# What does $E_f (\log p_{post}(\tilde{y}_i)) = \int \log p_{post}(\tilde{y}_i)\,f(\tilde{y}_i)\,d\tilde{y}$ mean?

I'm reading about Bayesian Data Analysis (by Gelman et al. 3rd edition, page 167-168) and there is one part I can't understand:

Predictive accuracy for a single data point

The ideal measure of a model’s fit would be its out-of-sample predictive performance for new data produced from the true data-generating process (external validation). We label $f$ as the true model, $y$ as the observed data (thus, a single realization of the dataset $y$ from the distribution $f(y)$), and $\tilde{y}$ as future data or alternative datasets that could have been seen. The out-of-sample predictive fit for a new data point $\tilde{y}_i$ using logarithmic score is then,

$$\log p_{post}(\tilde{y}_i) = \log E_{post}(p(\tilde{y}_i\,|\,\theta)) = \log \int p(\tilde{y}_i\,|\,\theta)\, p_{post}(\theta)\,d\theta.$$

In the above expression, $p_{post}(\tilde{y}_i)$ is the predictive density for $\tilde{y}_i$ induced by the posterior distribution $p_{post}(\theta)$. We have introduced the notation $p_{post}$ here to represent the posterior distribution because our expressions will soon become more complicated and it will be convenient to avoid explicitly showing the conditioning of our inferences on the observed data $y$. More generally, we use $p_{post}$ and $E_{post}$ to denote any probability or expectation that averages over the posterior distribution of $\theta$.

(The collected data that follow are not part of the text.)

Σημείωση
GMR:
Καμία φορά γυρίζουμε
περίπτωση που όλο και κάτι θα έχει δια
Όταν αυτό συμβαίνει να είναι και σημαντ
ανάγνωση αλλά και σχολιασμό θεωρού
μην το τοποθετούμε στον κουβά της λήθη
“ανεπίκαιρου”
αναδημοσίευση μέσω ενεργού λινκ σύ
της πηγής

Averaging over the distribution of future data

We must then take one further step. The future data $\tilde{y}_i$ are themselves unknown and thus we define the expected out-of-sample log predictive density, $$\text{elpd} = \text{expected log predictive density for a new data point}$$ $$= E_f (\log p_{post}(\tilde{y}_i)) = \int \log p_{post}(\tilde{y}_i)\,f(\tilde{y}_i)\,d\tilde{y}.$$

What I don't understand is the last equation. What is $$E_f (\log p_{post}(\tilde{y}_i)) = \int \log p_{post}(\tilde{y}_i)\,f(\tilde{y}_i)\,d\tilde{y}?$$

What does $f(y)$ mean? This is confusing notation? Does $f(y)$ mean: "Distribution function which generated data $y$" or what?

Thank you for your help.

## 1 Answer

I'm trying to figure this out myself, could it be that the:

$$\text{elpd} = E_f (\log p_{post}(\tilde{y}_i)) = \int \log p_{post}(\tilde{y}_i)\,f(\tilde{y}_i)\,d\tilde{y}$$

simply means that, given that on future we will observe some data $\tilde{y}$ with distribution $f$, then on average with respect to this future data the log predictive density for data point $\tilde{y}_i$ is $E_f (\log p_{post}(\tilde{y}_i))$.